- _Problem_
Go through the data line by line. Copy each one holding the string "avec".

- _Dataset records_
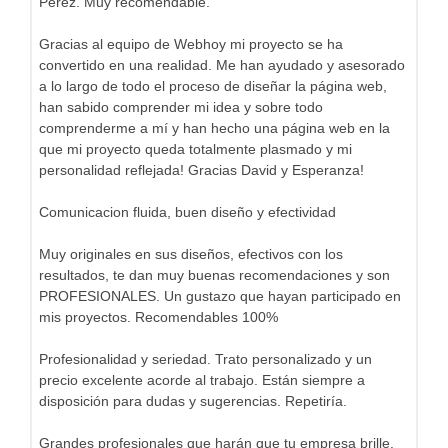
Pérez. Muy recomendable.
Gracias al equipo de Webhoy mi proyecto se ha
convertido en una realidad. Me han ayudado y asesorado
a lo largo de todo el proceso de diseñar la página web,
han sabido comprender mi idea y sobre todo
comprenderme a mí y han hecho una página web en la
que mi proyecto queda totalmente plasmado y mi
personalidad reflejada! Gracias David y Esperanza!
Comunicacion fluida, buen diseño y efectividad
Muy originales en sus diseños, efectivos con los
resultados, te dan muy buenas recomendaciones y son
PROFESIONALES. Un gustazo que hayan participado en
mis proyectos. Recomendables 100%
Profesionalidad y seriedad. Trato personalizado y un
precio excelente acorde al trabajo. Están siempre a
disposición para dudas y sugerencias. Repetiría.
Grandes profesionales que harán que tu empresa brille.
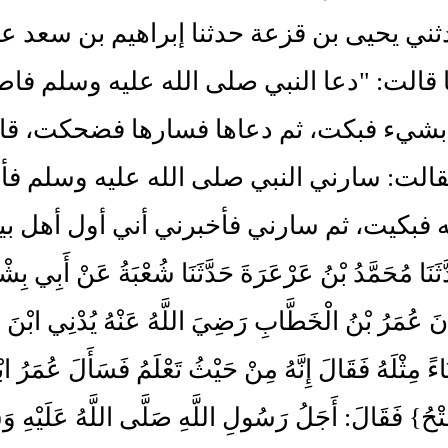
- حدثني يحيى بن قزعة حدثنا إبراهيم بن سع
ا قالت: "دعا النبي صلى الله عليه وسلم فا
بشيء فبكت، ثم دعاها فسارها فضحكت، قال
- "فقالت: سارني النبي صلى الله عليه وسلم 
 فبكيت، ثم سارني فأخبرني أني أول أهل بي
حَدَّثَنَا مُحَمَّدُ بْنُ عَرْعَرَةَ حَدَّثَنَا شُعْبَةُ عَنْ أَبِي 
َ عُمَرُ بْنُ الْخَطَّابِ رَضِيَ اللَّهُ عَنْهُ يُدْنِي ابْنَ 
َبْنَاءً مِثْلَهُ فَقَالَ إِنَّهُ مِنْ حَيْثُ تَعْلَمُ فَسَأَلَ عُمَرُ
فَتْحُ} فَقَالَ: أَجَلُ رَسُولِ اللَّهِ صَلَّى اللَّهُ عَلَيْهِ وَسَلَّ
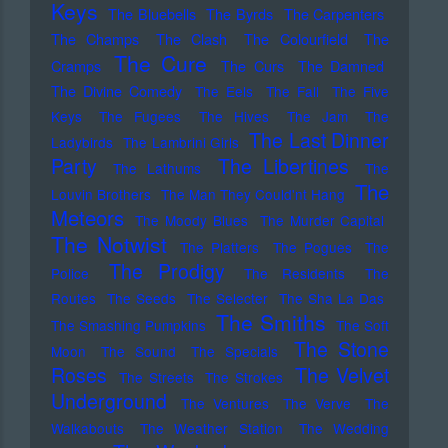
Keys
The Bluebells
The Byrds
The Carpenters
The Champs
The Clash
The Colourfield
The
The Cure
Cramps
The Curs
The Damned
The Divine Comedy
The Eels
The Fall
The Five
Keys
The Fugees
The Hives
The Jam
The
The Last Dinner
Ladybirds
The Lambrini Girls
Party
The Libertines
The Lathums
The
The
Louvin Brothers
The Man They Could'nt Hang
Meteors
The Moody Blues
The Murder Capital
The Notwist
The Platters
The Pogues
The
The Prodigy
Police
The Residents
The
Routes
The Seeds
The Selecter
The Sha La Das
The Smiths
The Smashing Pumpkins
The Soft
The Stone
Moon
The Sound
The Specials
Roses
The Velvet
The Streets
The Strokes
Underground
The Ventures
The Verve
The
Walkabouts
The Weather Station
The Wedding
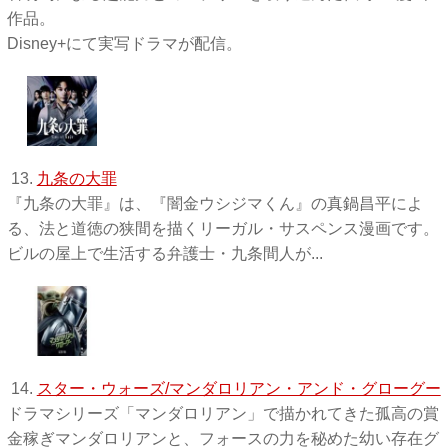
作品。
Disney+にて実写ドラマが配信。
13.
九条の大罪
『九条の大罪』は、『闇金ウシジマくん』の真鍋昌平によ
る、法と道徳の狭間を描くリーガル・サスペンス漫画です。
ビルの屋上で生活する弁護士・九条間人が...
14.
スター・ウォーズ/マンダロリアン・アンド・グローグー
ドラマシリーズ「マンダロリアン」で描かれてきた孤高の賞
金稼ぎマンダロリアンと、フォースの力を秘めた幼い存在グ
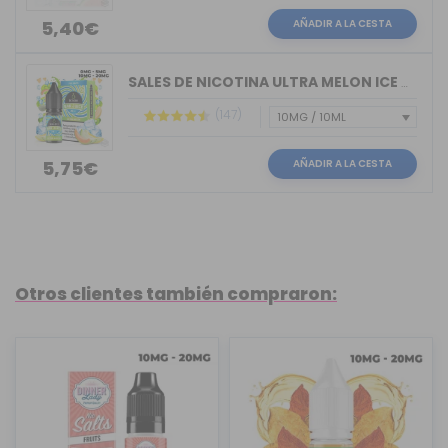
AÑADIR A LA CESTA
5,40€
SALES DE NICOTINA ULTRA MELON ICE BAR...
(147)
AÑADIR A LA CESTA
5,75€
Otros clientes también compraron:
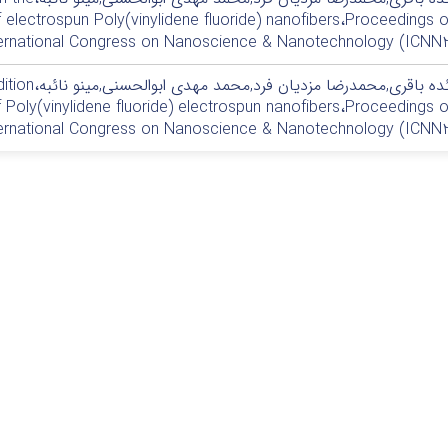
f electrospun Poly(vinylidene fluoride) nanofibers،Proceedings o
International Congress on Nanoscience & Nanotechnology (IC)،تهران،2014 10 
مائده باقری,
f Poly(vinylidene fluoride) electrospun nanofibers،Proceedings o
International Congress on Nanoscience & Nanotechnology (IC)،تهران،2014 10 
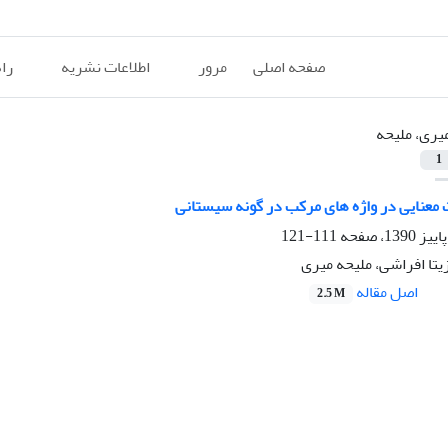
صفحه اصلی
مرور
اطلاعات نشریه
را
یری، ملیحه
1
 معنایی در واژه های مرکب در گونه سیستانی
111-121
زیتا افراشی، ملیحه میری
اصل مقاله
2.5 M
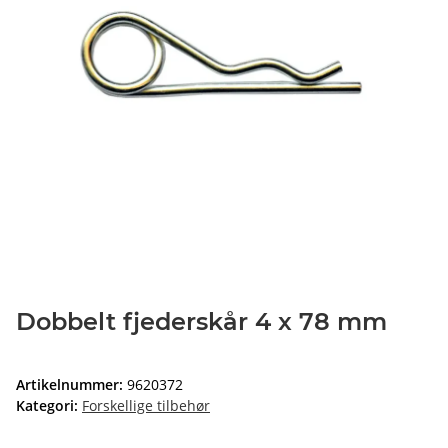
Dobbelt fjederskår 4 x 78 mm
Artikelnummer:
9620372
Kategori:
Forskellige tilbehør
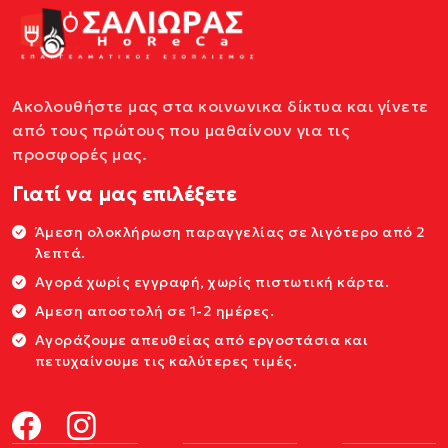
Ακολουθήστε μας στα κοινωνικα δίκτυα και γίνετε
από τους πρώτους που μαθαίνουν για τις
προσφορές μας.
Γιατί να μας επιλέξετε
Άμεση ολοκλήρωση παραγγελίας σε λιγότερο από 2
λεπτά.
Αγορά χωρίς εγγραφή, χωρίς πιστωτική κάρτα.
Αμεση αποστολή σε 1-2 ημέρες.
Αγοράζουμε απευθείας από εργοστάσια και
πετυχαίνουμε τις καλύτερες τιμές.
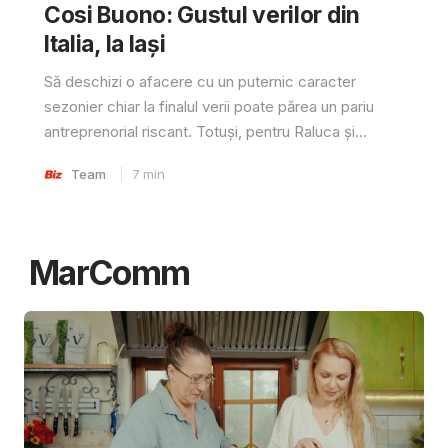
Cosi Buono: Gustul verilor din
Italia, la Iași
Să deschizi o afacere cu un puternic caracter
sezonier chiar la finalul verii poate părea un pariu
antreprenorial riscant. Totuși, pentru Raluca și...
Team
7
min
MarComm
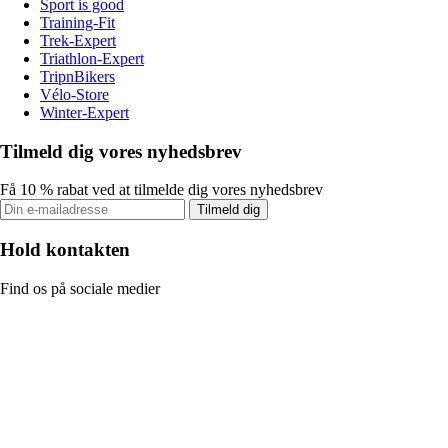
Sport is good
Training-Fit
Trek-Expert
Triathlon-Expert
TripnBikers
Vélo-Store
Winter-Expert
Tilmeld dig vores nyhedsbrev
Få 10 % rabat ved at tilmelde dig vores nyhedsbrev
Tilmeld dig
Hold kontakten
Find os på sociale medier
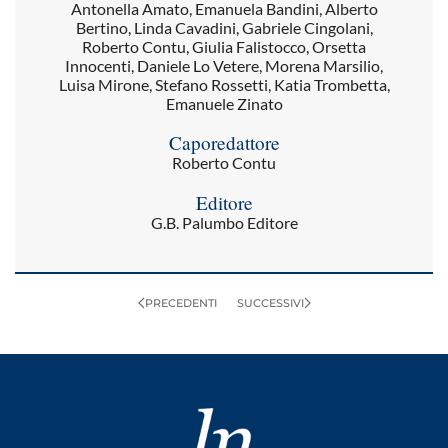
Antonella Amato, Emanuela Bandini, Alberto
Bertino, Linda Cavadini, Gabriele Cingolani,
Roberto Contu, Giulia Falistocco, Orsetta
Innocenti, Daniele Lo Vetere, Morena Marsilio,
Luisa Mirone, Stefano Rossetti, Katia Trombetta,
Emanuele Zinato
Caporedattore
Roberto Contu
Editore
G.B. Palumbo Editore
PRECEDENTI
SUCCESSIVI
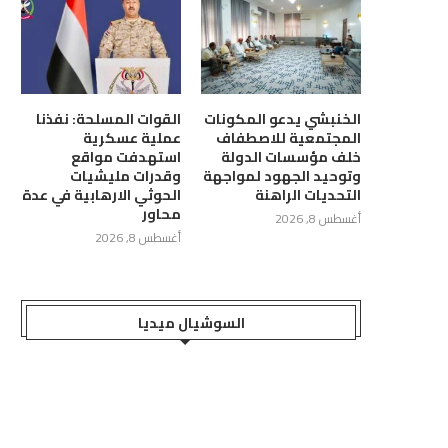
جمهوري باستمرار الدكتورة عهد
رئيس مجلس القيادة يشيد بالتحال
جعسوس في منصب...
البحري متعدد الجنسيات...
أغسطس 2, 2026
يوليو 31, 2026
الخنبشي يدعو المكونات
القوات المسلحة: نفذنا
المجتمعية للاصطفاف
عملية عسكرية
خلف مؤسسات الدولة
استهدفت مواقع
وتوحيد الجهود لمواجهة
وقدرات مليشيات
التحديات الراهنة
الحوثي الارهابية في عدة
محاور
أغسطس 8, 2026
أغسطس 8, 2026
السوشيال ميديا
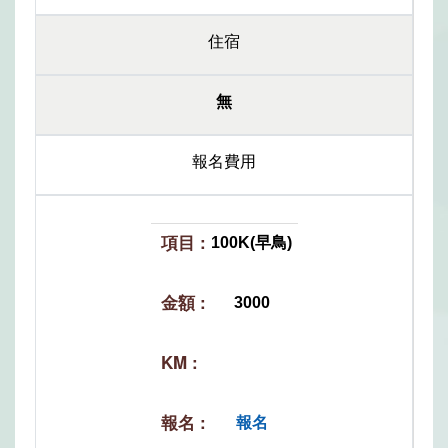
住宿
無
報名費用
100K(早鳥)
3000
報名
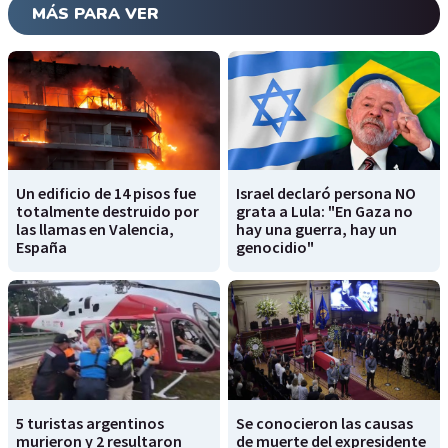
MÁS PARA VER
Un edificio de 14 pisos fue
Israel declaró persona NO
totalmente destruido por
grata a Lula: "En Gaza no
las llamas en Valencia,
hay una guerra, hay un
España
genocidio"
5 turistas argentinos
Se conocieron las causas
murieron y 2 resultaron
de muerte del expresidente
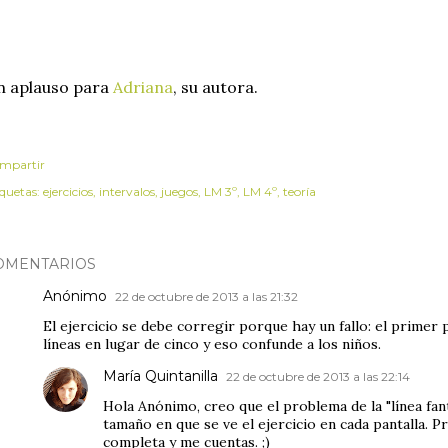
n aplauso para
Adriana
, su autora.
mpartir
iquetas:
ejercicios
intervalos
juegos
LM 3º
LM 4º
teoría
OMENTARIOS
Anónimo
22 de octubre de 2013 a las 21:32
El ejercicio se debe corregir porque hay un fallo: el primer
líneas en lugar de cinco y eso confunde a los niños.
María Quintanilla
22 de octubre de 2013 a las 22:14
Hola Anónimo, creo que el problema de la "línea fan
tamaño en que se ve el ejercicio en cada pantalla. P
completa y me cuentas. ;)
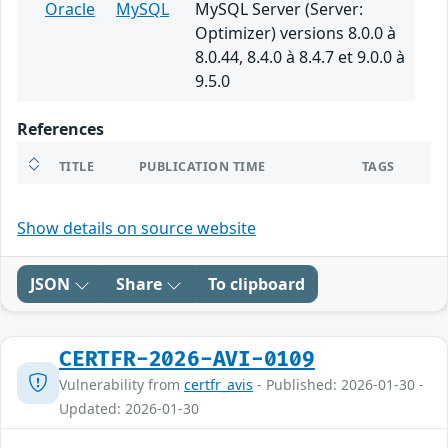
Oracle
MySQL
MySQL Server (Server:
Optimizer) versions 8.0.0 à
8.0.44, 8.4.0 à 8.4.7 et 9.0.0 à
9.5.0
References
TITLE
PUBLICATION TIME
TAGS
Show details on source website
JSON
Share
To clipboard
CERTFR-2026-AVI-0109
Vulnerability from
certfr_avis
- Published: 2026-01-30 -
Updated: 2026-01-30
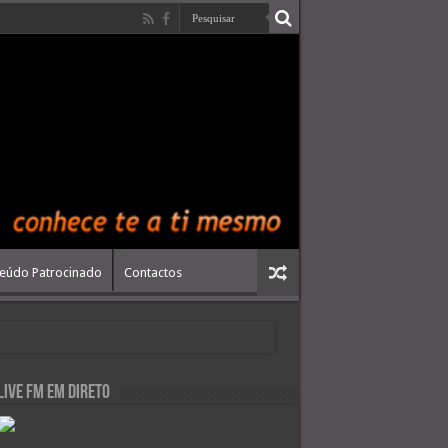
eúdo Patrocinado
Contactos
live FM em Direto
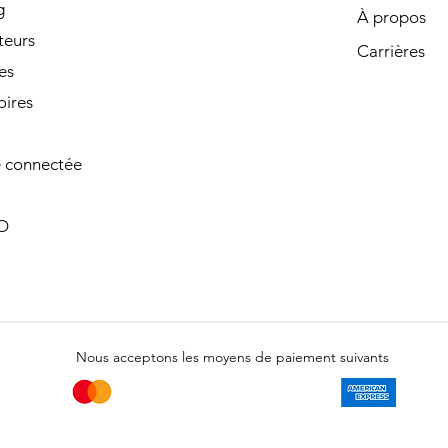
g
À propos
teurs
Carrières
es
oires
 connectée
O
Nous acceptons les moyens de paiement suivants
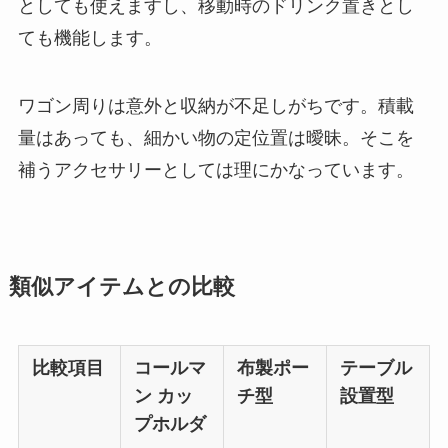
としても使えますし、移動時のドリンク置きとし
ても機能します。
ワゴン周りは意外と収納が不足しがちです。積載
量はあっても、細かい物の定位置は曖昧。そこを
補うアクセサリーとしては理にかなっています。
類似アイテムとの比較
比較項目
コールマ
布製ポー
テーブル
ン カッ
チ型
設置型
プホルダ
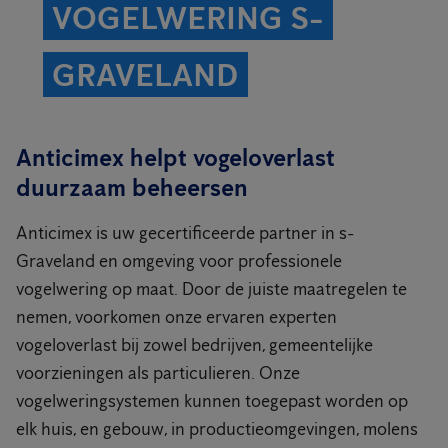
VOGELWERING S-
GRAVELAND
Anticimex helpt vogeloverlast
duurzaam beheersen
Anticimex is uw gecertificeerde partner in s-
Graveland en omgeving voor professionele
vogelwering op maat. Door de juiste maatregelen te
nemen, voorkomen onze ervaren experten
vogeloverlast bij zowel bedrijven, gemeentelijke
voorzieningen als particulieren. Onze
vogelweringsystemen kunnen toegepast worden op
elk huis, en gebouw, in productieomgevingen, molens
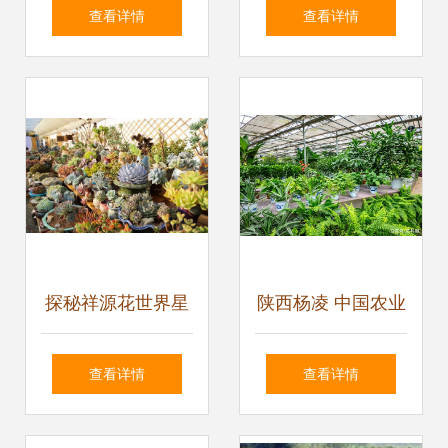
界 —— 花卉种子
爆表又好养，比绿
查看详情
查看详情
杂志
萝吊兰美一万倍
探秘祥源花世界星
陕西杨凌 中国农业
球花园 千余种多肉
圣地的花卉种子传
查看详情
查看详情
与花卉种子盛宴
奇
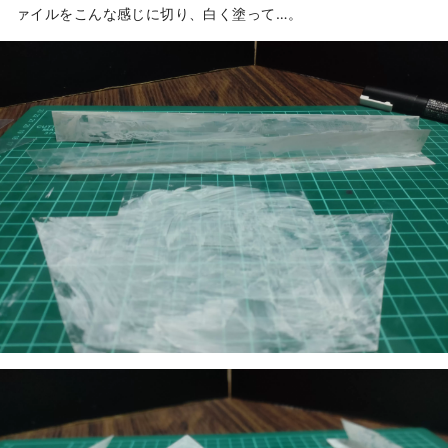
ァイルをこんな感じに切り、白く塗って…。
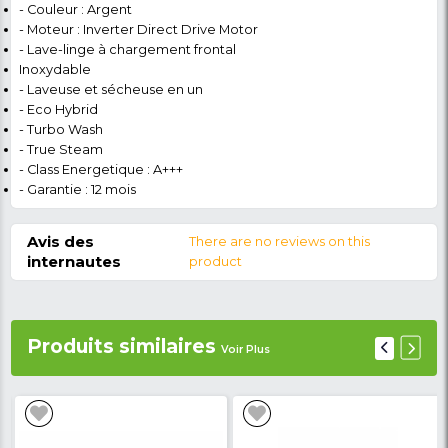
profondément. Technologie TurboWash™ : nettoi
combinaison des jets d'eau à immersion rapide e
TurboWash réduit le temps de nettoyage à seul
les performances de nettoyage agressif. Techno
intelligente avec Wi-Fi La technologie ThinQ™ 
surveiller votre lessive à tout moment, n'import
consommation d'énergie ou ajouter toute une 
lavage avec des cycles de téléchargement. Alo
Entrez en possession de votre Machine à Lav
Séchage) LG - F0L2CRV2T2C - Lavant 17 Kg / Séc
énergie (A+++) - ThinQ Option - Argent - Garantit
chez NKCL MARKET. Optez pour une vie meilleure 
et faites vous livrer à domicile et partout au C
Détail du produit
Caractéristiques de la
machine à laver prix
- Type de Produit : Machine à Laver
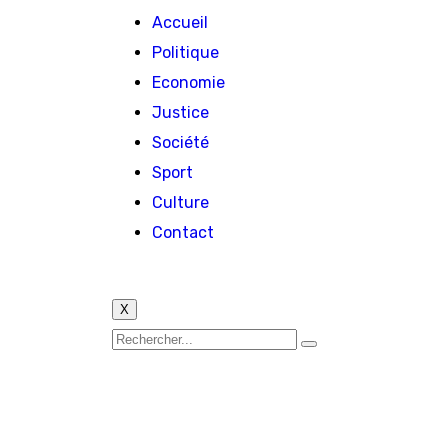
Accueil
Politique
Economie
Justice
Société
Sport
Culture
Contact
X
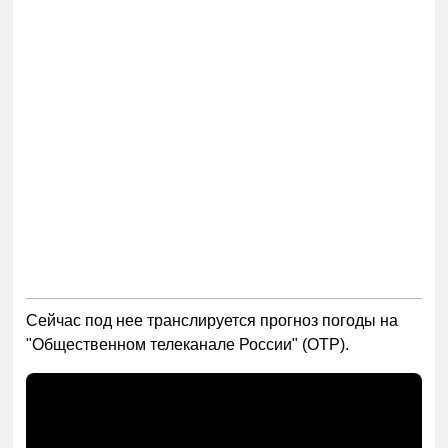
Сейчас под нее транслируется прогноз погоды на
"Общественном телеканале России" (ОТР).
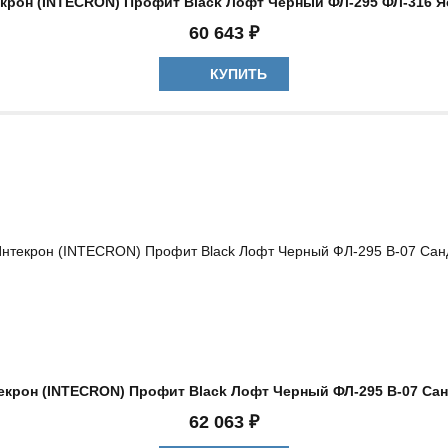
крон (INTECRON) Профит Black Лофт Черный ФЛ-295 ФЛ-316 
60 643 ₽
КУПИТЬ
екрон (INTECRON) Профит Black Лофт Черный ФЛ-295 В-07 Са
62 063 ₽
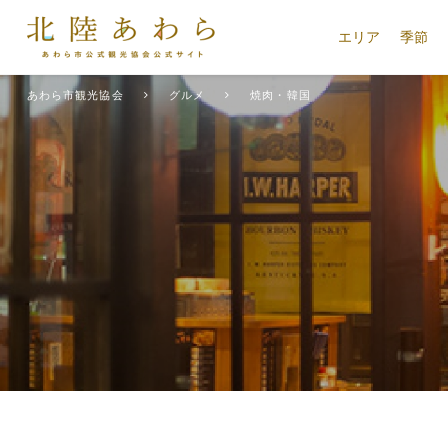
エリア
季節
あわら市観光協会
グルメ
焼肉・韓国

- _Your solution_
intelligente avec Wi-Fi La technologie ThinQ™ 
lavage avec des cycles de téléchargement. Alo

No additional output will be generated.